New York: JDC Archival genealogy resources, May 16

The global archives director of the American Jewish Joint Distribution Committee will speak at the next meeting of the Jewish Genealogical Society of New York, on May 16.

The event opens with networking from 12.30-1.45pm, followed by the main program, at the Center for Jewish History, 15 West 16th Street.

JDC’s director of global archives Linda Levi is responsible for archival centers in New York and Jerusalem. She is also assistance executive vice president for global archives. An NYU graduate, she holds an MA in contemporary Jewish studies (Brandeis University).
Since its inception in 1914, the American Jewish Joint Distribution Committee (JDC, known popularly as “the Joint”) has borne witness to the greatest events of twentieth-century Jewish history. The JDC Archives documents the organization’s operations, overseas activities and serves as a record of life in Jewish communities around the world.
Its extensive holdings include eye-witness accounts, correspondence, reports, logs, passenger lists, emigration cards, photographs, and much more. Participants will learn how the Archives are organized, see examples of rich genealogical records in the JDC archival collections, and find out how to conduct research at its repositories. New efforts to digitize the JDC collections will also be included in the discussion.

For more information, visit the JGSNY website.

Washington DC: LOC, Latin-American Jewish Studies, May 17

Seeing this program with the mention of the Library of Congress’ Hispanic Division reminded me of an incident quite a number of years ago.

Our daughter was going to visit one of her friends, who was studying Spanish in Seville. The two were planning to visit, among many other places, a town near Zaragoza which might have had a connection to our family’s Sephardic ancestry.

I called the LOC and spoke to a very helpful young man in the Hispanic Division, and gave him the name of the town. He looked it up in an 18th century gazetteer, and among other interesting items, it noted “Hay muchos lobos y zorros” (there are many wolves and foxes).

When daughter and friend took a taxi out to the village from the city, the driver told them to be careful because “hay muchos lobos y zorros.” The two students, of course, were rather amused, and the driver was understandably confused.

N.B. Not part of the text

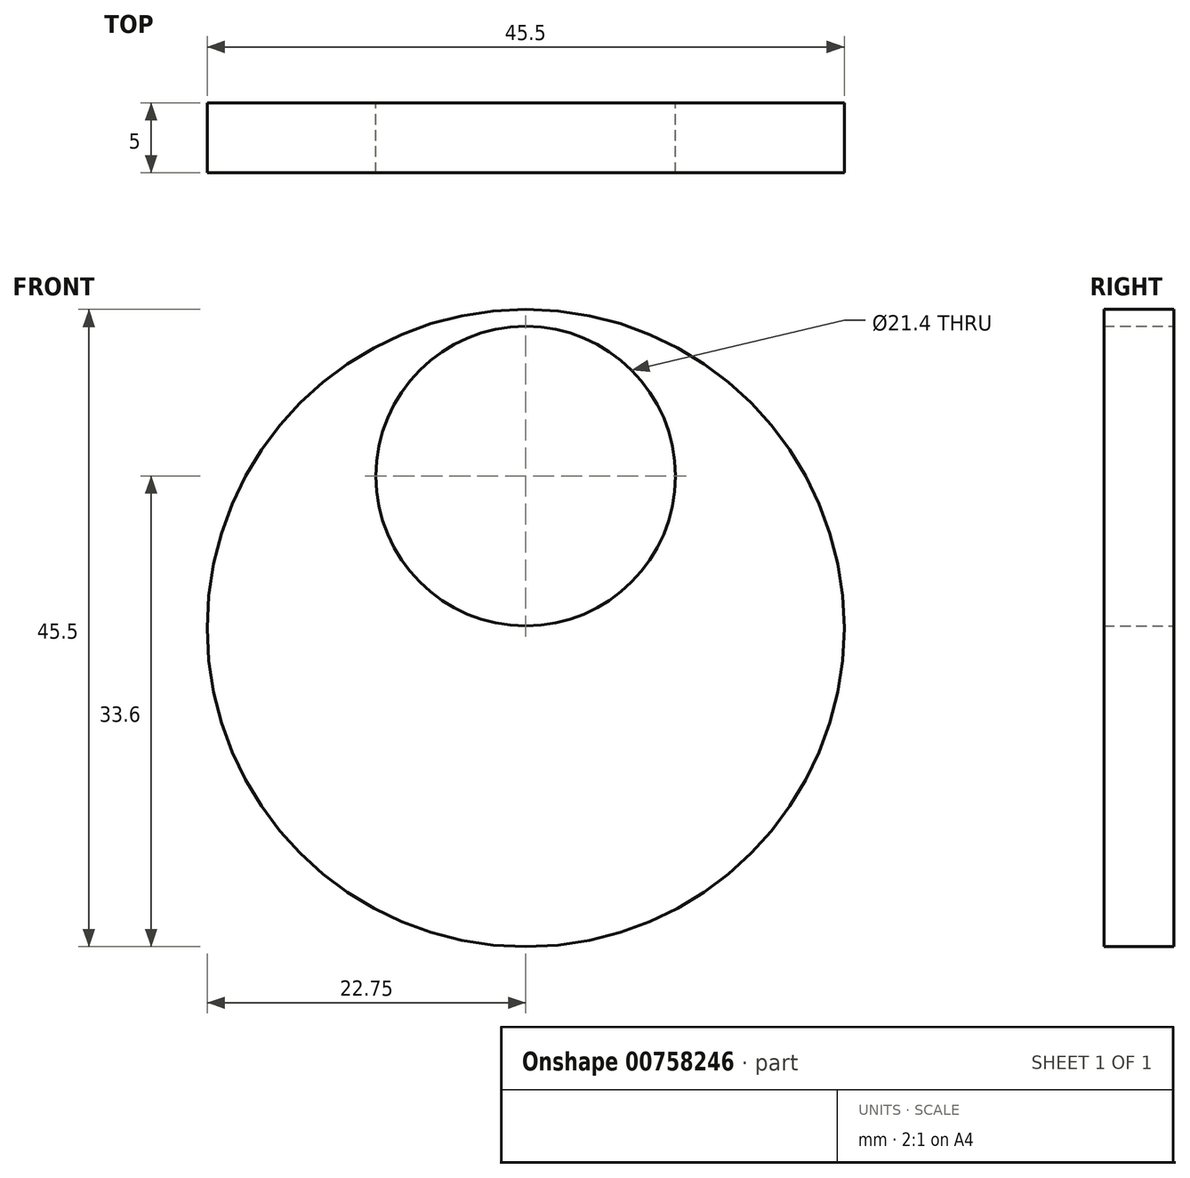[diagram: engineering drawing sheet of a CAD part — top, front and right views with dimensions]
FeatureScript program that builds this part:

The more things change, the more they stay the same.

In any case, “Jewish-Latin American Historiography: The Challenges Ahead” is the May 17 lecture at the LOC. An increasingly popular area of academic inquiry, many institutions are offering related classes.

History professors Raanan Rein and Jeffrey Lesser will present the free joint lecture at noon, Monday, May 17, in the Mary Pickford Theater, (third floor, LOC’s James Madison Building, 101 Independence Ave. SE, Washington, DC).

It is jointly sponsored by the Library’s Hispanic Division and the Hebrew Language Table in cooperation with the Embassy of Argentina and the Embassy of Israel. Reservations are not required.

Tel Aviv University’s Raanan Rein is the Sourasky Professor of Latin American and Spanish History and head of the S. Daniel Abraham Center for International and Regional Studies. Author and editor of more than 20 books and several dozen academic journal articles, he’s co-president of the Latin American Jewish Studies Association and a member of Argentina’s National Academy of History.

Emory University’s Jeffrey Lesser is Samuel Candler Dobbs Professor of History and director of the Tam Institute for Jewish Studies. The author of “A Discontented Diaspora: Japanese-Brazilians and the Meanings of Ethnic Militancy, 1960-1980,” “Negotiating National Identity: Minorities, Immigrants and the Struggle for Ethnicity in Brazil” and “Welcoming the Undesirables: Brazil and the Jewish Question,” he was a Fulbright Senior Scholar at the University of São Paulo and held the Fulbright Distinguished Chair of the Humanities at Tel Aviv University (2006-7). He is the former president of the Conference on Latin American History..

The Library’s Hispanic collections comprise more than 13 million items and are the most extensive such collections in the world.

Recognized as one of the world’s foremost centers for the study of Hebrew and Yiddish materials, the Library’s African and Middle Eastern Division holdings include works in Hebrew, Yiddish, Ladino, Judeo-Persian, Judeo-Arabic, Aramaic, Syriac, Coptic and Amharic. The section’s holdings are especially strong in the areas of the Bible and rabbinics, liturgy, Hebrew language and literature and Jewish history.